Aussi, quid de l'assurance, de la maintenance du véhicule, d'éventuels défauts de paiement ? Toutes ces extensions pourraient, ou non, s'ajouter au loyer de 100 euros par mois. « France assureurs ne veut pas aller là-dessus, donc à priori, l'assurance ne serait pas comprise », assure une source proche du dossier.
« Le cahier des charges mentionne par exemple que le dispositif doit comprendre une assurance qui couvre le décès, l'invalidité ou la perte d'emploi du loueur. Cela peut paraître un détail, mais si cela n'est pas pris en charge, le loyer peut augmenter de 10 ou 15 euros, c'est tout de suite beaucoup sur 100 euros », s'inquiète Sarah Roussel, directrice générale d'Arval France, une société de location longue durée de voitures.
Souvent source de conflit entre les utilisateurs et les sociétés de leasing, les frais de remise en l'état lors du rendu de véhicule, dans le cas où les usagers ne souhaitent pas l'acheter, doivent également être discutés pour savoir s'ils rentreront dans le dispositif. Les 100 euros pourraient ainsi cacher en réalité tout un tas de frais annexes à rajouter au mois.
Quel coût ?
Ce plafond symbolique de 100 euros est pourtant une limite que l'Etat veut absolument atteindre, au moins pour certains véhicules. « Le problème, c'est que lors de l'annonce de ce dispositif, les véhicules coûtaient beaucoup moins cher qu'actuellement et les taux d'intérêt étaient également plus bas », souligne Sarah Roussel. Si tous les services annexes sont comptés dedans, la facture pourra être salée pour l'Etat. Mais pour l'instant, le budget définitif alloué au leasing social parmi l'enveloppe des 1,3 milliard d'euros destinés aux mobilités n'a pas encore été arrêté.
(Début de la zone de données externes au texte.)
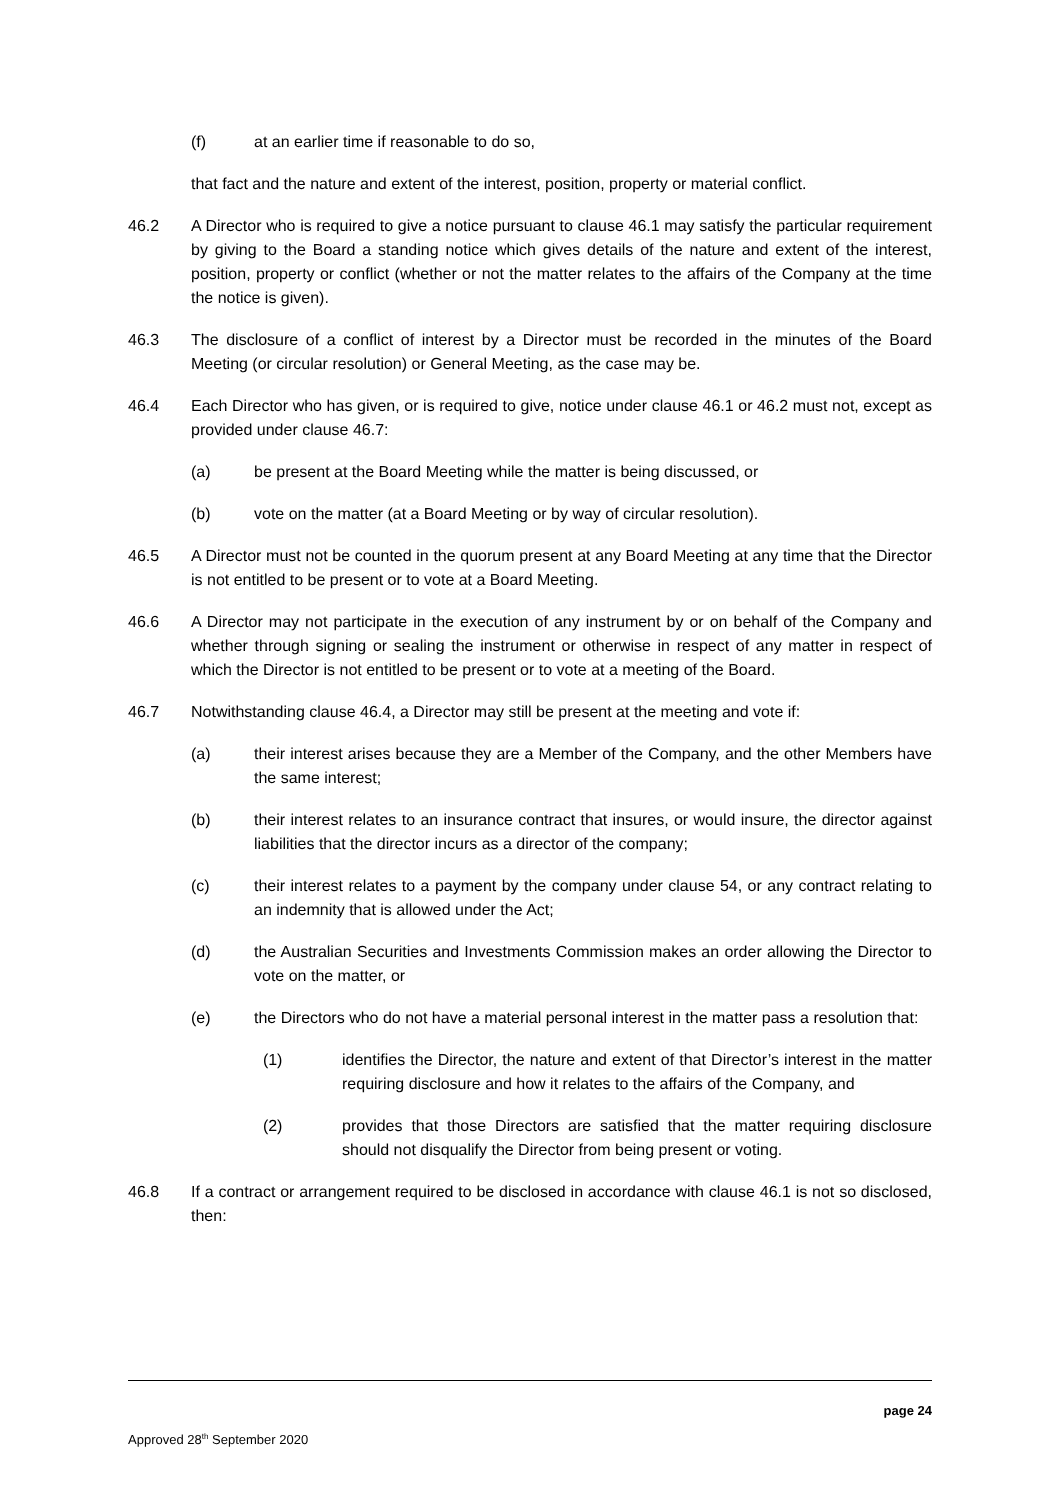(f) at an earlier time if reasonable to do so,
that fact and the nature and extent of the interest, position, property or material conflict.
46.2 A Director who is required to give a notice pursuant to clause 46.1 may satisfy the particular requirement by giving to the Board a standing notice which gives details of the nature and extent of the interest, position, property or conflict (whether or not the matter relates to the affairs of the Company at the time the notice is given).
46.3 The disclosure of a conflict of interest by a Director must be recorded in the minutes of the Board Meeting (or circular resolution) or General Meeting, as the case may be.
46.4 Each Director who has given, or is required to give, notice under clause 46.1 or 46.2 must not, except as provided under clause 46.7:
(a) be present at the Board Meeting while the matter is being discussed, or
(b) vote on the matter (at a Board Meeting or by way of circular resolution).
46.5 A Director must not be counted in the quorum present at any Board Meeting at any time that the Director is not entitled to be present or to vote at a Board Meeting.
46.6 A Director may not participate in the execution of any instrument by or on behalf of the Company and whether through signing or sealing the instrument or otherwise in respect of any matter in respect of which the Director is not entitled to be present or to vote at a meeting of the Board.
46.7 Notwithstanding clause 46.4, a Director may still be present at the meeting and vote if:
(a) their interest arises because they are a Member of the Company, and the other Members have the same interest;
(b) their interest relates to an insurance contract that insures, or would insure, the director against liabilities that the director incurs as a director of the company;
(c) their interest relates to a payment by the company under clause 54, or any contract relating to an indemnity that is allowed under the Act;
(d) the Australian Securities and Investments Commission makes an order allowing the Director to vote on the matter, or
(e) the Directors who do not have a material personal interest in the matter pass a resolution that:
(1) identifies the Director, the nature and extent of that Director’s interest in the matter requiring disclosure and how it relates to the affairs of the Company, and
(2) provides that those Directors are satisfied that the matter requiring disclosure should not disqualify the Director from being present or voting.
46.8 If a contract or arrangement required to be disclosed in accordance with clause 46.1 is not so disclosed, then:
page 24
Approved 28<sup>th</sup> September 2020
La dernière interrogation qui s'ajoute à la longue liste de ces conditions de mensualité reste la recharge. En effet, une prise à domicile coûte en moyenne entre 750 euros et 1.500 euros auxquels il faut ajouter entre 500 euros et 900 euros d'installation. Un coût important pour les ménages concernés par cette mesure et qui devra certainement être pris en compte dans ce dispositif.
À ces incertitudes concernant les garanties s'ajoutent les difficultés opérationnelles. Le gouvernement travaille actuellement sur une plateforme spécifique destinée à ce leasing afin de faciliter le dispositif. Les concessionnaires sont également mis à contribution pour récupérer et proposer des tests de véhicule avant la prise en main.
Les constructeurs, de leur côté, doivent dès maintenant penser à la production et à la livraison des modèles concernés en estimant grosso modo les demandes. « Ce leasing concerne des ménages qui n'ont jamais acheté de voitures neuves. Nous ne sommes pas certains qu'une grande partie des personnes concernées souhaitent bénéficier de ce dispositif. C'est un marché totalement inconnu », explique Nicolas Le Bigot, directeur des affaires environnementales, techniques et réglementaires au sein de la Plateforme, filière automobile et mobilité (Pfa). Les prochaines discussions en huit clos avec l'Etat devraient avoir lieu dans les prochains jours ou la semaine prochaine.